Aim of the exercise: Across the following data, state how many lines include the word "illerde". Provide the number alone.

Dataset entries

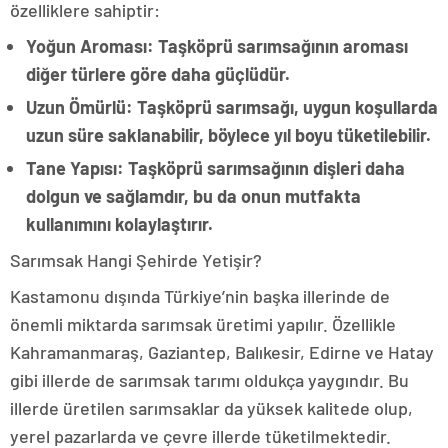
özelliklere sahiptir:
Yoğun Aroması: Taşköprü sarımsağının aroması
diğer türlere göre daha güçlüdür.
Uzun Ömürlü: Taşköprü sarımsağı, uygun koşullarda
uzun süre saklanabilir, böylece yıl boyu tüketilebilir.
Tane Yapısı: Taşköprü sarımsağının dişleri daha
dolgun ve sağlamdır, bu da onun mutfakta
kullanımını kolaylaştırır.
Sarımsak Hangi Şehirde Yetişir?
Kastamonu dışında Türkiye’nin başka illerinde de
önemli miktarda sarımsak üretimi yapılır. Özellikle
Kahramanmaraş, Gaziantep, Balıkesir, Edirne ve Hatay
gibi illerde de sarımsak tarımı oldukça yaygındır. Bu
illerde üretilen sarımsaklar da yüksek kalitede olup,
yerel pazarlarda ve çevre illerde tüketilmektedir.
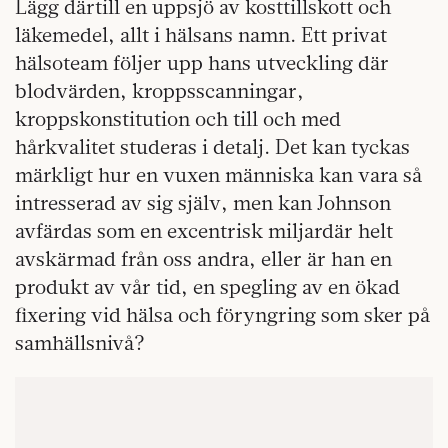
Lägg därtill en uppsjö av kosttillskott och
läkemedel, allt i hälsans namn. Ett privat
hälsoteam följer upp hans utveckling där
blodvärden, kroppsscanningar,
kroppskonstitution och till och med
hårkvalitet studeras i detalj. Det kan tyckas
märkligt hur en vuxen människa kan vara så
intresserad av sig själv, men kan Johnson
avfärdas som en excentrisk miljardär helt
avskärmad från oss andra, eller är han en
produkt av vår tid, en spegling av en ökad
fixering vid hälsa och föryngring som sker på
samhällsnivå?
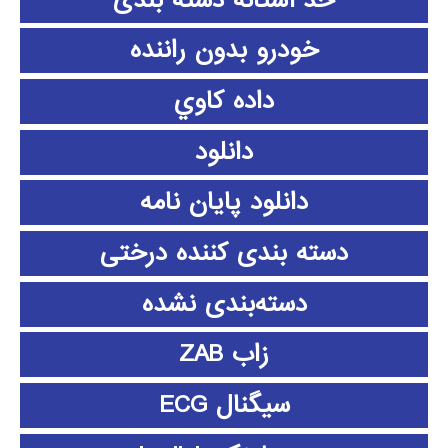
خودرو بدون راننده
داده كاوي
دانلود
دانلود پايان نامه
دسته بندی کننده درختی
دسته‌بندی نشده
زاب ZAB
سیگنال ECG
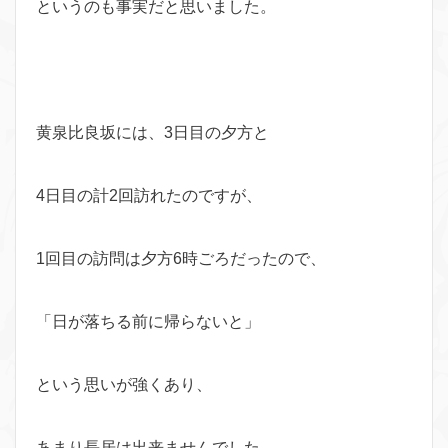
というのも事実だと思いました。
黄泉比良坂には、3日目の夕方と
4日目の計2回訪れたのですが、
1回目の訪問は夕方6時ごろだったので、
「日が落ちる前に帰らないと」
という思いが強くあり、
あまり長居は出来ませんでした。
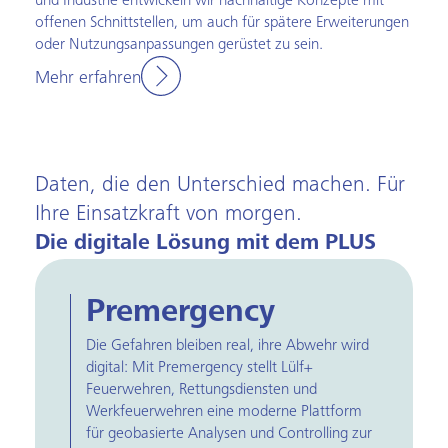
und Industrie entwickeln wir nachhaltige Konzepte mit
offenen Schnittstellen, um auch für spätere Erweiterungen
oder Nutzungsanpassungen gerüstet zu sein.
Mehr erfahren
Daten, die den Unterschied machen. Für
Ihre Einsatzkraft von morgen.
Die digitale Lösung mit dem PLUS
Premergency
Die Gefahren bleiben real, ihre Abwehr wird
digital: Mit Premergency stellt Lülf+
Feuerwehren, Rettungsdiensten und
Werkfeuerwehren eine moderne Plattform
für geobasierte Analysen und Controlling zur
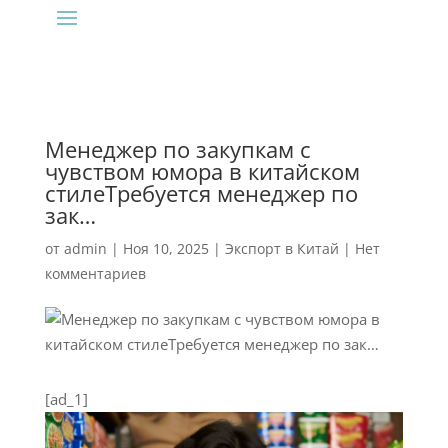
Менеджер по закупкам с
чувством юмора в китайском
стилеТребуется менеджер по
зак…
от
admin
|
Ноя 10, 2025
|
Экспорт в Китай
|
Нет
комментариев
[ad_1]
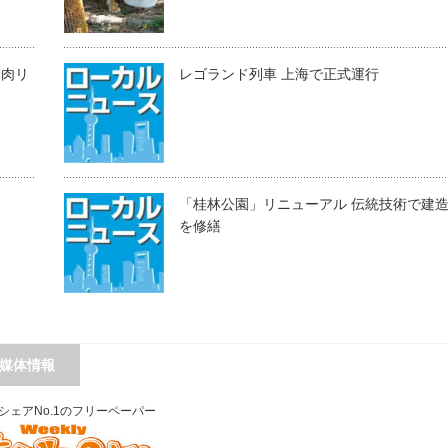
S筋肉リ
レゴランド列車 上海で正式運行
「桂林公園」リニューアル 伝統技術で建
を修繕
媒体情報
シェアNo.1のフリーペーパー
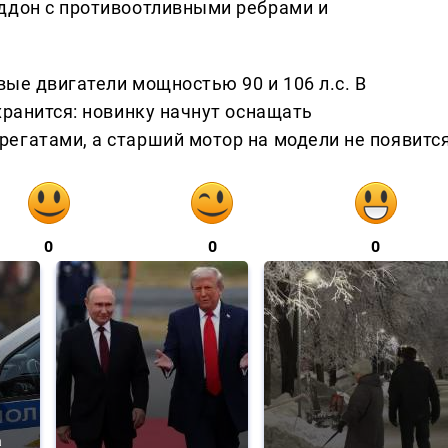
ддон с противоотливными ребрами и
вые двигатели мощностью 90 и 106 л.с. В
хранится: новинку начнут оснащать
егатами, а старший мотор на модели не появится
0
0
0
а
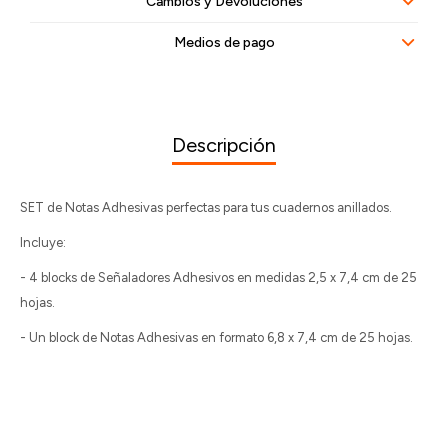
Cambios y Devoluciones
Medios de pago
Descripción
SET de Notas Adhesivas perfectas para tus cuadernos anillados.
Incluye:
- 4 blocks de Señaladores Adhesivos en medidas 2,5 x 7,4 cm de 25
hojas.
- Un block de Notas Adhesivas en formato 6,8 x 7,4 cm de 25 hojas.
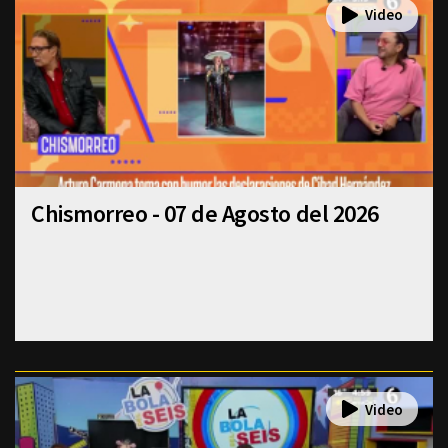
Chismorreo - 07 de Agosto del 2026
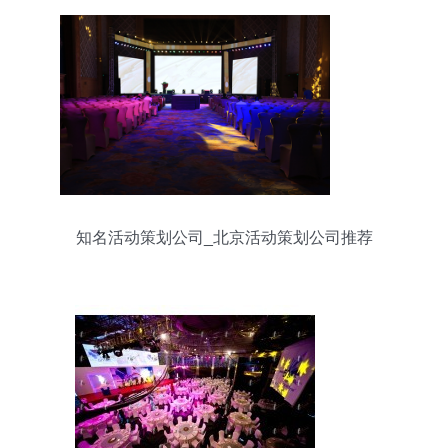
知名活动策划公司_北京活动策划公司推荐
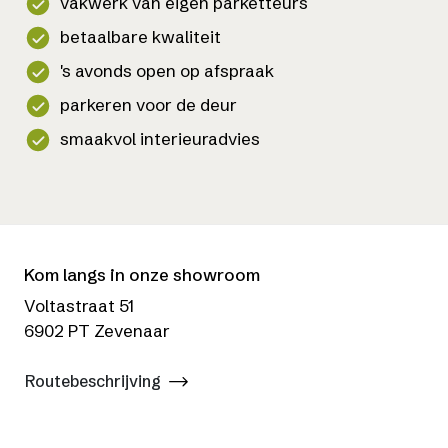
vakwerk van eigen parketteurs
betaalbare kwaliteit
's avonds open op afspraak
parkeren voor de deur
smaakvol interieuradvies
Kom langs in onze showroom
Voltastraat 51
6902 PT Zevenaar
Routebeschrijving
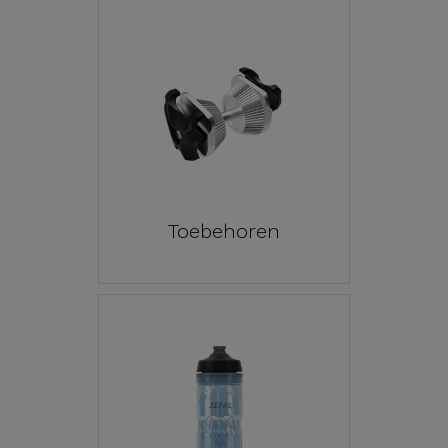
Toebehoren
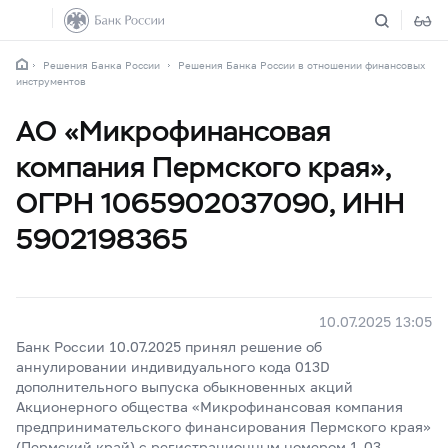
Решения Банка России
Решения Банка России в отношении финансовых
инструментов
АО «Микрофинансовая
компания Пермского края»,
ОГРН 1065902037090, ИНН
5902198365
10.07.2025 13:05
Банк России 10.07.2025 принял решение об
аннулировании индивидуального кода 013D
дополнительного выпуска обыкновенных акций
Акционерного общества «Микрофинансовая компания
предпринимательского финансирования Пермского края»
(Пермский край) с регистрационным номером 1-03-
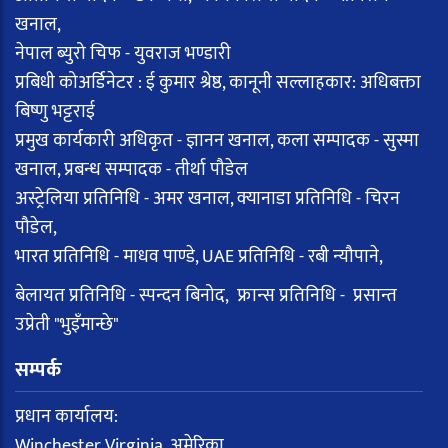
खनाल,
नेपाल ब्युरो चिफ - युवराज भण्डारी
प्रबिधी कोअर्डिनेटर : ई कुमार श्रेष्ठ, कानूनी सल्लाहकार: अधिबक्ता
बिष्णु भट्टराई
प्रमुख कार्यकारी अधिकृत - ज्ञानन खनाल, कला सम्पादक - सुस्मा
खनाल, प्रबन्ध सम्पादक - तीर्था पौडेल
अस्ट्रेलिया प्रतिनिधि - अमर खनाल, क्यानाडा प्रतिनिधि - चिरन
पौडेल,
भारत प्रतिनिधि - माधव पाण्डे, UAE प्रतिनिधि - रबी न्यौपाने,
बेलायत प्रतिनिधि - स्पन्दन बिनोद, फ्रान्स प्रतिनिधि - प्रसान्त
उप्रेती "भुइँमान्छे"
सम्पर्क
प्रधान कार्यालय:
Winchester Virginia, अमेरिका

Response below: 3